Randomized testing combined with chaotic failures has revealed corner cases
where the recovery and allocation of shards in a concurrent manner can result
in shard corruption.  There is an ongoing effort to reduce the complexity of
these operations in order to make them more deterministic.  These include:

* Introduce shard level locks to prevent concurrent shard modifications {GIT}8436[#8436]. (STATUS: DONE, Fixed in v1.5.0)
* Delete shard contents under a lock {GIT}9083[#9083]. (STATUS: DONE, Fixed in v1.5.0)
* Delete shard under a lock {GIT}8579[#8579]. (STATUS: DONE, Fixed in v1.5.0)
* Refactor RecoveryTarget state management {GIT}8092[#8092]. (STATUS: DONE, Fixed in v1.5.0)
* Cancelling a recovery may leave temporary files behind {GIT}7893[#7893]. (STATUS: DONE, Fixed in v1.5.0)
* Quick cluster state processing can result in both shard copies being deleted {GIT}9503[#9503]. (STATUS: DONE, Fixed in v1.5.0)
* Rapid creation and deletion of an index can cause reuse of old index metadata {GIT}9489[#9489]. (STATUS: DONE, Fixed in v1.5.0)
* Flush immediately after the last concurrent recovery finishes to clear out the translog before a new recovery starts {GIT}9439[#9439]. (STATUS: DONE, Fixed in v1.5.0)

[discrete]
=== Prevent use of known-bad Java versions (STATUS: DONE, v1.5.0)

Certain versions of the JVM are known to have bugs which can cause index corruption.  {GIT}7580[#7580] prevents Elasticsearch startup if known bad versions are in use.

[discrete]
=== Make recovery be more resilient to partial network partitions (STATUS: DONE, v1.5.0)

Task statement >>
Extend the Elasticsearch resiliency excerpt by writing what comes after its last heading. The lines that follow have no connection to the excerpt about Elasticsearch resiliency work.

Stored entries >>
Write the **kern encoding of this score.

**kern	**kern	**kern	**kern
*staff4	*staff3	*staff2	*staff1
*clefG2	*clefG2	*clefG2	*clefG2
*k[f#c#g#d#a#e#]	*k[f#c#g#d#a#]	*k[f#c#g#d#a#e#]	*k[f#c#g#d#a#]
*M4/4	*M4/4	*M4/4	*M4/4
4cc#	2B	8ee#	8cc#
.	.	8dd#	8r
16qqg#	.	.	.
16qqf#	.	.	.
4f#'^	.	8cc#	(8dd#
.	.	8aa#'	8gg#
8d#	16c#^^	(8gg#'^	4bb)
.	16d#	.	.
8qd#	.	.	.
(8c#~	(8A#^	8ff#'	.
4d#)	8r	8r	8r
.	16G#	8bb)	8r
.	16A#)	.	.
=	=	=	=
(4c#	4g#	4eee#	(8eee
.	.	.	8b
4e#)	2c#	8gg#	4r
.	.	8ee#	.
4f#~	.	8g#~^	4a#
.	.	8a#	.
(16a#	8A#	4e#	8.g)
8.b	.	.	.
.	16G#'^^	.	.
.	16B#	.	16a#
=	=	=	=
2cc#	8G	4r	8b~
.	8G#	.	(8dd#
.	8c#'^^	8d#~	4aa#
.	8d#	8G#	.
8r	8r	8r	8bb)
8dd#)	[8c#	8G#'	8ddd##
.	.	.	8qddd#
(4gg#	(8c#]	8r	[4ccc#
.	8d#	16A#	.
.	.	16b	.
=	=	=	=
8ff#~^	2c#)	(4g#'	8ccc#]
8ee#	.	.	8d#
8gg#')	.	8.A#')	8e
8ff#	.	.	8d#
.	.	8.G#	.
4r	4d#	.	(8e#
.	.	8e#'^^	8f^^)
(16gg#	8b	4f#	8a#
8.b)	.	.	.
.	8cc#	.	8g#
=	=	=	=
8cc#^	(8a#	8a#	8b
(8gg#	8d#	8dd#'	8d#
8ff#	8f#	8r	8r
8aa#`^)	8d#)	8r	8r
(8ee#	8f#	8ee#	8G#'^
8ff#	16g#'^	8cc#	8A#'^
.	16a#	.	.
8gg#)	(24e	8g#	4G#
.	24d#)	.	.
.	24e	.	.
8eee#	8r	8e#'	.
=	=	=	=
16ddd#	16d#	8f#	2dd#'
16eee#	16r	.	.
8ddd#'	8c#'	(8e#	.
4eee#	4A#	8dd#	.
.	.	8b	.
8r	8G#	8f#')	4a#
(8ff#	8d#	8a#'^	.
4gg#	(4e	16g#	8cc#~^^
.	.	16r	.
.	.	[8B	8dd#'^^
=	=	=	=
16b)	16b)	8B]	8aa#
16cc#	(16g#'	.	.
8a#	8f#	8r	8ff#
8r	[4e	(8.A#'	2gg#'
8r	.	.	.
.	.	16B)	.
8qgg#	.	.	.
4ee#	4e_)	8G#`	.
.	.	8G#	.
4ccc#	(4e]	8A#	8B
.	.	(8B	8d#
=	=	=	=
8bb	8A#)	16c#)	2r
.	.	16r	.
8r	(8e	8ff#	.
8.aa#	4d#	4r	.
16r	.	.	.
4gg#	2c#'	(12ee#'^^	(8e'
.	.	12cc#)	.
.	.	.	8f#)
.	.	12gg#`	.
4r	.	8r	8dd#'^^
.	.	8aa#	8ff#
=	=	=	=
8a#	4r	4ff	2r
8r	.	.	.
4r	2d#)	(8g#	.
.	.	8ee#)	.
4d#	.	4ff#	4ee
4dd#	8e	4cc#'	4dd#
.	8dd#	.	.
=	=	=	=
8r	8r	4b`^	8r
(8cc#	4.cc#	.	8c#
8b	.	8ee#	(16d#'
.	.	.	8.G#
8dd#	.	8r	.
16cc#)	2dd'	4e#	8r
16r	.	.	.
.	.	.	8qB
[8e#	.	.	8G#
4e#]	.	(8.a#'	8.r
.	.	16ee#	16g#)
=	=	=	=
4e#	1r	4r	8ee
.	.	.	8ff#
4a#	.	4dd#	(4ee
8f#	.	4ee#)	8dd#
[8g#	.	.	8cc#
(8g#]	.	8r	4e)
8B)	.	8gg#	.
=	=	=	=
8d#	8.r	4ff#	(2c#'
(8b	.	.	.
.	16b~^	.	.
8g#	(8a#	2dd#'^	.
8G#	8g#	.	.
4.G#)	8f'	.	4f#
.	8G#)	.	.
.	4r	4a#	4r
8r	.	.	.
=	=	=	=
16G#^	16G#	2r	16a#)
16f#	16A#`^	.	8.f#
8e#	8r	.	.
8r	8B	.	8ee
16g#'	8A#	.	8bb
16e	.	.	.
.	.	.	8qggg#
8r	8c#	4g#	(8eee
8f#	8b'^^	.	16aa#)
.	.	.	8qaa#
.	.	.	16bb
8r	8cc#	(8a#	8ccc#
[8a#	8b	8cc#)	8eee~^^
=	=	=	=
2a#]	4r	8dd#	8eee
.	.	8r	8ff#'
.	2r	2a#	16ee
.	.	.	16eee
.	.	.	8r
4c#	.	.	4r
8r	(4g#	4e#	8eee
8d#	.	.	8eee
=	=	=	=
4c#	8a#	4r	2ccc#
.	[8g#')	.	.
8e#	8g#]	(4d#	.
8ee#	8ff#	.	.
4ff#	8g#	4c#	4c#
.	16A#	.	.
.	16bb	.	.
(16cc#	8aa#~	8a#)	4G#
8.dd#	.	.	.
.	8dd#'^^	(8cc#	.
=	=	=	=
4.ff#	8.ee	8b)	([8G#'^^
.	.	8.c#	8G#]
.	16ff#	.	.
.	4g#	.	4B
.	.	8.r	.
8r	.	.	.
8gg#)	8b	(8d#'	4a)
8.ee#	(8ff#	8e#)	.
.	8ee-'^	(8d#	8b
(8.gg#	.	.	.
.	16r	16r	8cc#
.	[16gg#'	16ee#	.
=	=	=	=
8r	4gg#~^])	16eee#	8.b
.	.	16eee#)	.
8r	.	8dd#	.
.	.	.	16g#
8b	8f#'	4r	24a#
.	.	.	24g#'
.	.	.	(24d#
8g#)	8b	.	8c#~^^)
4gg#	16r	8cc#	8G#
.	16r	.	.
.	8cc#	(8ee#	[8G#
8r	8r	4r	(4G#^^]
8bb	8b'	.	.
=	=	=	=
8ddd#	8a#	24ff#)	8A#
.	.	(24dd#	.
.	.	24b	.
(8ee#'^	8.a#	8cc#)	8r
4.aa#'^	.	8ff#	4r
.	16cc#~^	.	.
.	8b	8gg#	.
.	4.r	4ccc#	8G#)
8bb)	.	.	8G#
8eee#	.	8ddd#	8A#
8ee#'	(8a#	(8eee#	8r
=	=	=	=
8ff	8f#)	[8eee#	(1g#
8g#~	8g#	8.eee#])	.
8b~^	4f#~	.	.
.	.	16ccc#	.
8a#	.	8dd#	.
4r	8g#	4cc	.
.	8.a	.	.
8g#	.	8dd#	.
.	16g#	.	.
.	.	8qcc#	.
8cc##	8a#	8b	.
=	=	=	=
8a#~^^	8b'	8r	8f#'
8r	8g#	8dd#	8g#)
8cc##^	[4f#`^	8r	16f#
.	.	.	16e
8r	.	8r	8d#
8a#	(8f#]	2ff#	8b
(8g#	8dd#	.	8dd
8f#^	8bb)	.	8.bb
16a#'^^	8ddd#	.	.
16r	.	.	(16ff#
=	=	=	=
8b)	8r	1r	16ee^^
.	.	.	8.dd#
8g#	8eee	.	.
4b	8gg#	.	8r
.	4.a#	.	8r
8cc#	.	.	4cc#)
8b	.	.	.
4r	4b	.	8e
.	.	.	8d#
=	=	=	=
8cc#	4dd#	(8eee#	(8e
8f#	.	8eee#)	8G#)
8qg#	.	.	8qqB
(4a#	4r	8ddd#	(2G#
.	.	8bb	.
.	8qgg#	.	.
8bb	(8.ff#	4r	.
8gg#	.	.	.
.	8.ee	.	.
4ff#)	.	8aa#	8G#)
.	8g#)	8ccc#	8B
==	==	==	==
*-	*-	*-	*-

Output below >>
When a node is experience network issues, the master detects it and removes the node from the cluster. That causes all ongoing recoveries from and to that node to be stopped and a new location is found for the relevant shards. However, in the of case partial network partition, where there are connectivity issues between the source and target nodes of a recovery but not between those nodes and the current master things may go wrong. While the nodes successfully restore the connection, the on going recoveries may have encountered issues. In {GIT}8720[#8720], we added test simulations for these and solved several issues that were flagged by them.

[discrete]
=== Improving Zen Discovery (STATUS: DONE, v1.4.0.Beta1)

Recovery from failure is a complicated process, especially in an asynchronous distributed system like Elasticsearch. With several processes happening in parallel, it is important to ensure that recovery proceeds swiftly and safely. While fixing the {GIT}2488[split-brain issue] we have been hunting down corner cases that were not handled optimally, adding tests to demonstrate the issues, and working on fixes:

* Faster & better detection of master & node failures, including not trying to reconnect upon disconnect, fail on disconnect error on ping, verify cluster names in pings. Previously, Elasticsearch had to wait a bit for the node to complete the process required to join the cluster. Recent changes guarantee that a node has fully joined the cluster before we start the fault detection process. Therefore we can do an immediate check causing faster detection of errors and validation of cluster state after a minimum master node breach. {GIT}6706[#6706], {GIT}7399[#7399] (STATUS: DONE, v1.4.0.Beta1)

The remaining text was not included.